Freddie looked around at the felt boards on the walls. The displays had been changed since they’d been in the day before.
‘Do you remember anything happening between Alex Black and Daisy Jones?’ Nas said.
‘I’m not sure, dear. I’m sorry,’ the lady said. ‘But I do remember some upset in her final year. I can’t remember what it was over. A boyfriend, probably. You know what teenagers are like.’
Freddie was staring at the board in front of her, which documented a biology field trip. There were sketches of trees and animals, graphs and pie charts, printed fact sheets and photos. It was a wood. She leant in to read one project: ‘Biodiversity in Wildhill Wood.’ The wood Chloe’s body had been found in. ‘Is this Wildhill Wood?’ she said. Nas’s ears pricked. ‘Do the school go here frequently?’
‘Why, yes it is,’ smiled Agnes Wilshire. ‘We take the Year Elevens annually. It’s a beautiful place, great fun for the kids.’
Nas’s voice had quickened. ‘Would Alex Black have gone there? And Daisy Jones?’
‘I would expect so. They were probably the last year we camped: it’s so hard to get parental volunteers that we just go for the day now.’
‘Is there a campsite in the wood?’ Nas said.
Freddie was staring at the sketches. Bats. Birds. A badger.
‘There is an education centre,’ Mrs Wilshire was saying. Freddie took her phone out. Flicked through her photos. ‘It was used as a hide and the children used to sleep there.
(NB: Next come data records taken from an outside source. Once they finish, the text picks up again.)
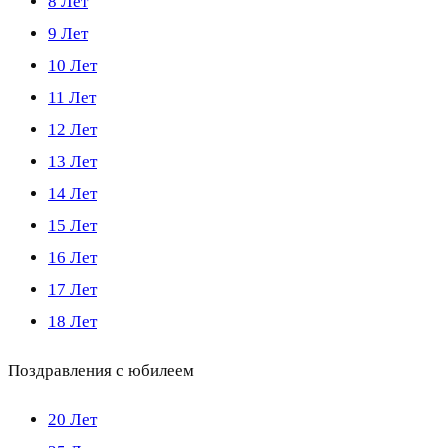
8 Лет
9 Лет
10 Лет
11 Лет
12 Лет
13 Лет
14 Лет
15 Лет
16 Лет
17 Лет
18 Лет
Поздравления с юбилеем
20 Лет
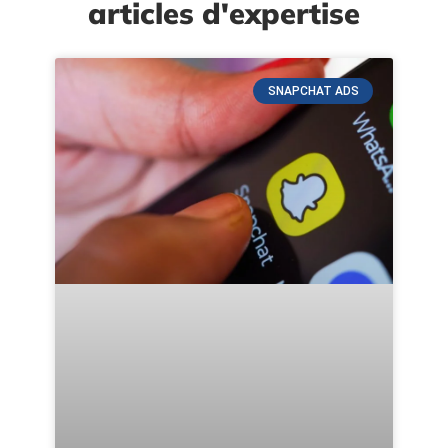
articles d'expertise
SNAPCHAT ADS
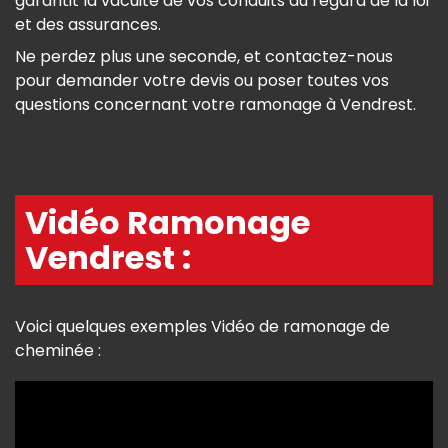
garantit la vacuité de vos conduits au regard de la loi
et des assurances.
Ne perdez plus une seconde, et contactez-nous
pour demander votre devis ou poser toutes vos
questions concernant votre ramonage à Vendrest.
Vidéo Ramonage
Vendrest :
Voici quelques exemples Vidéo de ramonage de
cheminée :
They’d stay up and observe bats and owls in their natural habitat.’
Owls.
‘Nas!’ Freddie held her phone against the board. She’d taken a photo of the blown-up section of the wall hanging behind Lottie’s head, the elongated loops they thought might be a drawing of bananas or pencils. She held it next to a student’s drawing of an owl mid-flight. The owl’s wings were in full span, the feathers on the end forming a row of elongated loops. ‘It’s a wing.’
This is it.
‘Mrs Wilshire, do they have drawings of animals on the wall?’ Nas asked quickly.
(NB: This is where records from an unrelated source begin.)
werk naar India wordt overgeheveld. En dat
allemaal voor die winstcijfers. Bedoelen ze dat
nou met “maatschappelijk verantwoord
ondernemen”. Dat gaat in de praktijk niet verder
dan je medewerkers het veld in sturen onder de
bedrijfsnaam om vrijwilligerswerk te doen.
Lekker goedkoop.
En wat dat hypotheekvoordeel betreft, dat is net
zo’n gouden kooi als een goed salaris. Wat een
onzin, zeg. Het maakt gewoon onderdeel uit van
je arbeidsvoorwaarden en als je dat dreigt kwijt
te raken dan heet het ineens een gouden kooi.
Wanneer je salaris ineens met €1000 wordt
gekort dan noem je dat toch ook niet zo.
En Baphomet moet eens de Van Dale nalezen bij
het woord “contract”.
‘How did you know that?’ Mrs Wilshire asked. ‘They had all these lovely scientific diagrams. But they lost funding and closed it a few years ago now.’
‘It’s the wing tip of an owl,’ Freddie said. Her voice sounded far away as blood rushed through her ears. ‘He’s got her in Wildhill Wood. In the education centre.’ She looked at Nas and they started for the door.